*Work instructions*: Rewrite the text in all the records below, changing every occurrence of "Renewable Energy" to "Clean Energy" and keeping everything else as it is. Leave the pictures out of your answer.

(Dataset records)
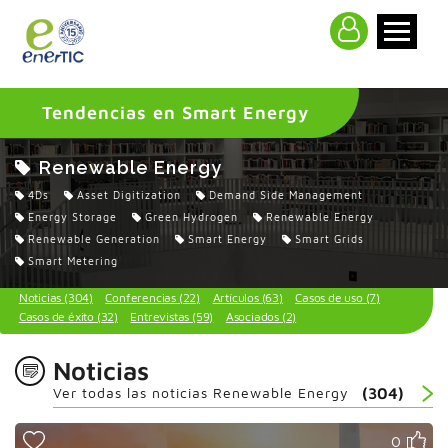
>
Tendencias en Smart Energy
Renewable Energy
4Ds
Asset Digitization
Demand Side Management
Energy Storage
Green Hydrogen
Renewable Energy
Renewable Generation
Smart Energy
Smart Grids
Smart Metering
Noticias (304)
Conferencias (22)
Artículos (63)
Casos de uso (7)
Casos de éxito (32)
Entrevistas (59)
Asociados (2)
Noticias
Ver todas las noticias Renewable Energy
(304)
0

*Task response*:
>
Tendencias en Smart Energy
Clean Energy
4Ds
Asset Digitization
Demand Side Management
Energy Storage
Green Hydrogen
Clean Energy
Renewable Generation
Smart Energy
Smart Grids
Smart Metering
Noticias (304)
Conferencias (22)
Artículos (63)
Casos de uso (7)
Casos de éxito (32)
Entrevistas (59)
Asociados (2)
Noticias
Ver todas las noticias Clean Energy
(304)
0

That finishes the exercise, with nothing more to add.